Publicado originalmente em 29/04/2021

#AbreAspas | Censo ou não Censo? Reviramo-nos com essa questão, depois do abissal corte orçamentário. Planejado para 2020 e adiado para 2021, devido à pandemia; hoje sem data. Verdade seja dita: o desmonte se iniciou em 2019. Precisamente quando Guedes, na cerimônia de posse da presidente do IBGE, declarou que o Censo deveria ser mais barato: mesmo que o questionário tivesse que ser cortado, mesmo que a instituição tivesse que vender seus imóveis. E pontuou: “quem pergunta demais vai descobrir o que não quer”.

Orçado inicialmente em R$ 3,4 bilhões (custo mensal do Bolsa Família), o Censo teve ali sua sentença de austeridade. Havia ordens para não ultrapassar 2,4 bi. Nenhum “prédio” foi vendido: uns poucos milhões não fariam diferença. Mas os cortes no questionário vieram. Por um tempo, a discussão pública se resumiu a isso. Alguns demógrafos, com uma agenda de melhorias metodológicas, endossaram. A intenção era boa, mas o timing péssimo. Deveriam ter falado de orçamento. Os custos são majoritariamente logísticos, o questionário responde por muito pouco. Os “cortes metodológicos” foram oportunísticos e inadvertidamente legitimaram a posição do governo anti-ciência.
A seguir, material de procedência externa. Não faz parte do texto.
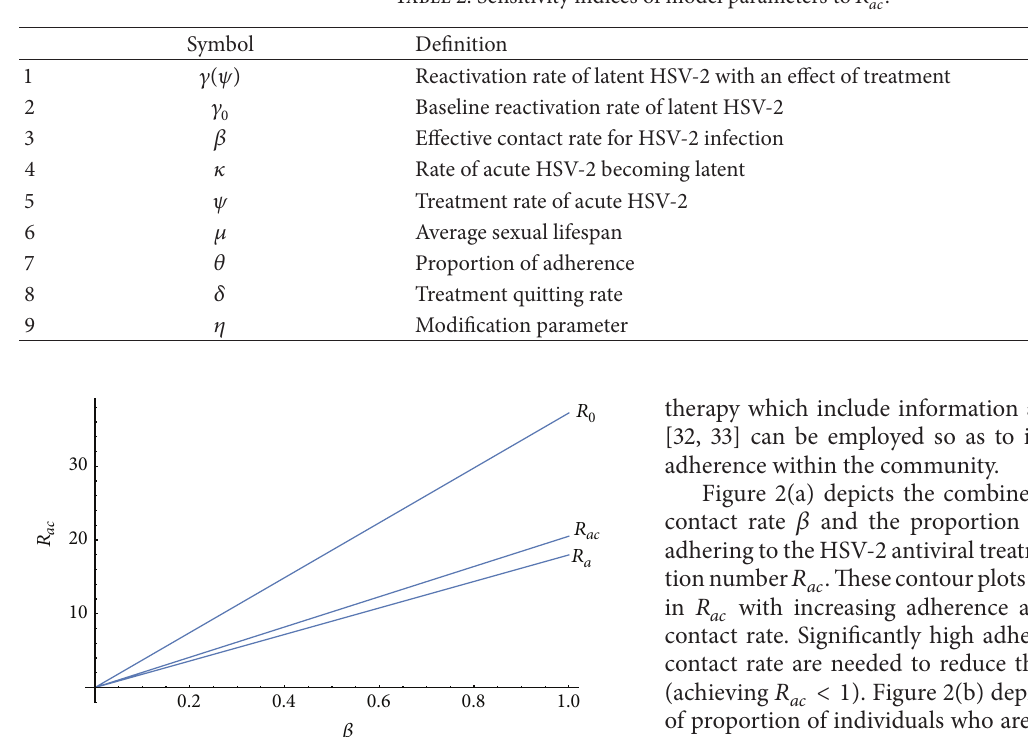
Table 2: Sensitivity indices of model parameters to 𝑅 𝑎𝑐 .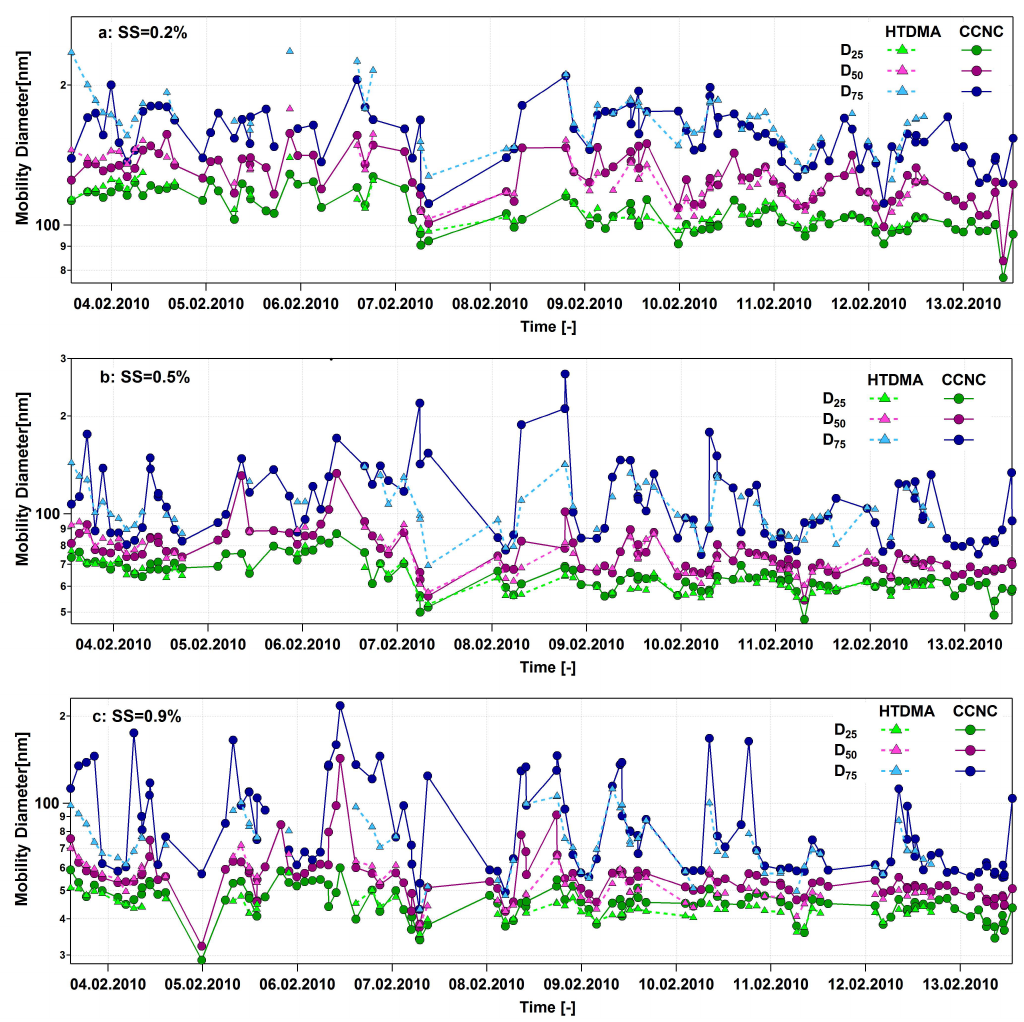
Fig. 9. The time evolution of D 25 , D 50 and D 75 of the D crit distributions ( ∂ AF/ ∂D ) at 0.2% (a) , 0.5% (b) and 0.9% (c) SS as measured by the CCNC (filled circles) and predicted by the HTDMA (filled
Compareci à Comissão Mista de Orçamento, em dezembro de 2019, defendendo a restituição orçamentária. Naquela altura, parecia que algo se encaminharia. Mas sobreveio a Covid. O IBGE alterou sua estratégia de coleta para as pesquisas amostrais: tudo por telefone agora. O mesmo, porém, não é possível para o Censo, que deve chegar inclusive a quem não tem acesso a meios telemáticos. Com o necessário distanciamento social, pessoas recusariam visitas, entrevistadores se contaminariam ou se tornariam vetores. Não respostas e vieses explodiriam. O impacto de mais um adiamento é tremendo, mas não maior que o impacto sobre vidas.

Rótulos de “inimigos” e “amigos” do Censo ocultam nuanças. Lamento muito, mas devo dizer: 2021 não é ano para Censo. Lutemos pela sua realização plena em 2022.

Rogério Barbosa. Professor de Sociologia IESP/UERJ

*Este post não representa necessariamente a posição da ANPOCS.